Queen - Another One Bites the Dust (Official Video)

 同作の代表的なナンバー「Another One Bites the Dust(地獄へ道づれ)」は、ディスコのリズムを大胆に取り入れた。萩原は、メンバーからは賛否があったが、マイケル・ジャクソンの薦めもあってシングルカットされることになったという経緯に触れながら、「結果として新しい時代を生み出していく人に影響を与えた曲になった」と、その後の音楽シーンを決定づけるものだったと話した。

Queen - Crazy Little Thing Called Love (Official Video)

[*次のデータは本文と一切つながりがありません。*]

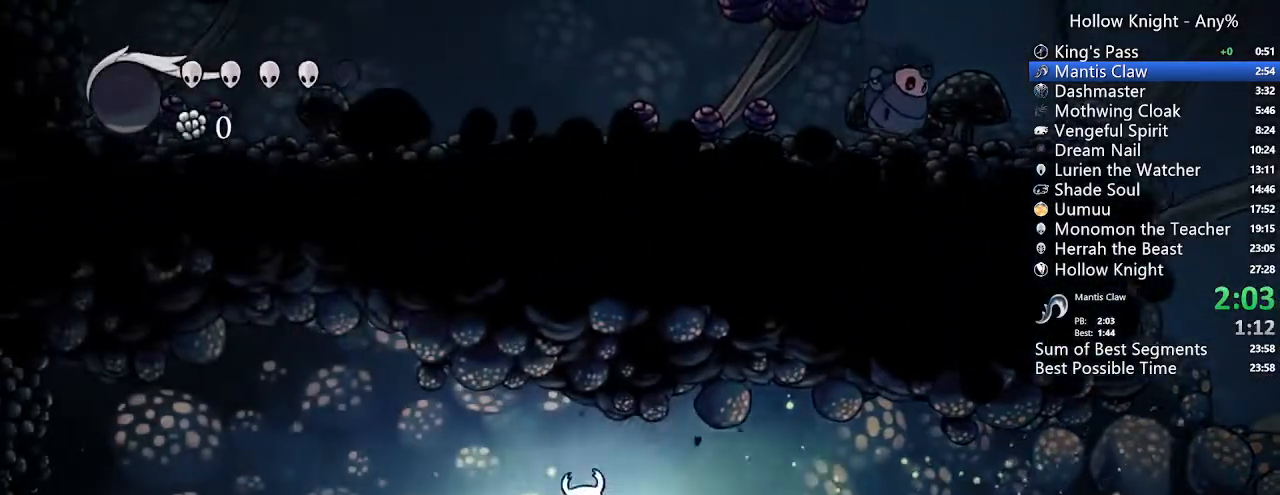
{"buttons": ["DPAD_LEFT"], "left_stick": "center", "right_stick": "center", "events": [[400, "A", "down"], [500, "A", "up"]]}
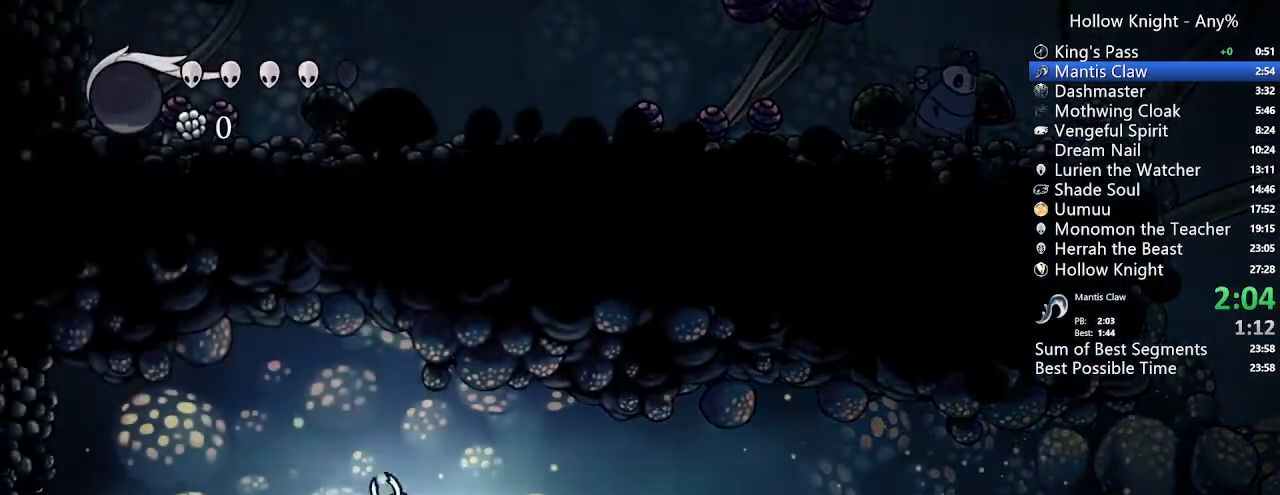
{"buttons": [], "left_stick": "center", "right_stick": "center", "events": [[500, "DPAD_LEFT", "up"]]}
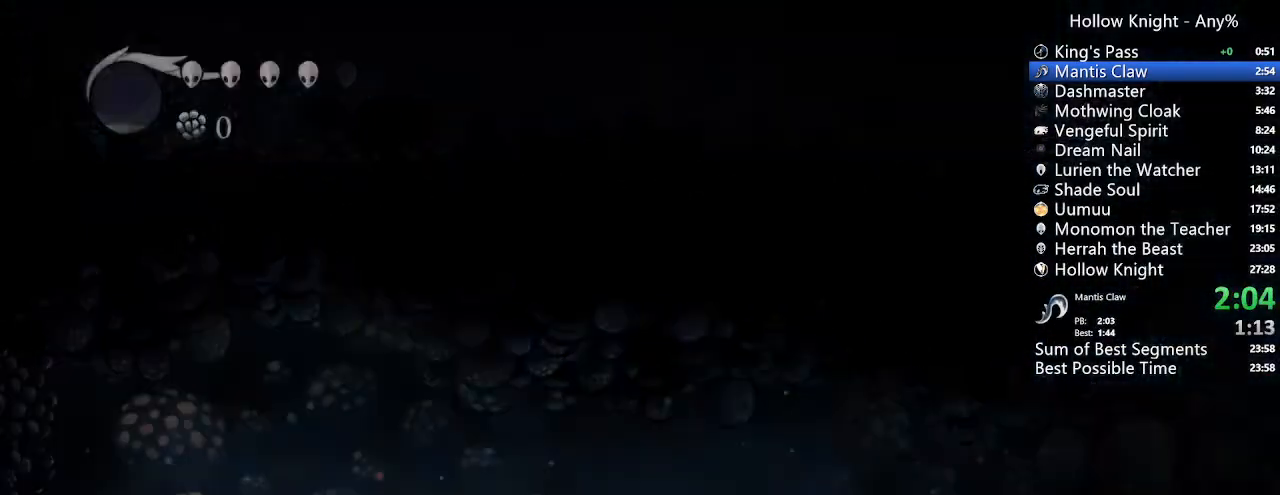
{"buttons": ["L1"], "left_stick": "center", "right_stick": "center", "events": [[300, "L1", "down"], [367, "L1", "up"], [433, "L1", "down"]]}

 また「Crazy Little Thing Called Love(愛という名の欲望)」のロカビリーを取り入れたサウンドについては、「パンクのバック・トゥ・ワイルドの精神をQueen流のやり方で表現したもの」とし、「この曲のポップさには、日本の多くのバンドが影響を受けました」と萩原。マーティは、エルビス・プレスリーなど1950年代の音楽が好きだったとのことで、しかし当時は周りからはなかなか理解されなかったと話し、「でもこの曲がヒットして、ざまあみろ! と思った」と、当時を振り返る。「60年代のプレスリーの声が優しくなった感じと、50年代のコーラスが合わさっている曲」(マーティ)。「ゴスペルのコーラスには、シャレ心を感じる」(萩原)

 また「Play the Game」は、マーティもカバーしたことがあるとのこと。「Queenが冒険していた時代と、日和ってしまった時代の両方の感覚が上手く混じっている」(マーティ)。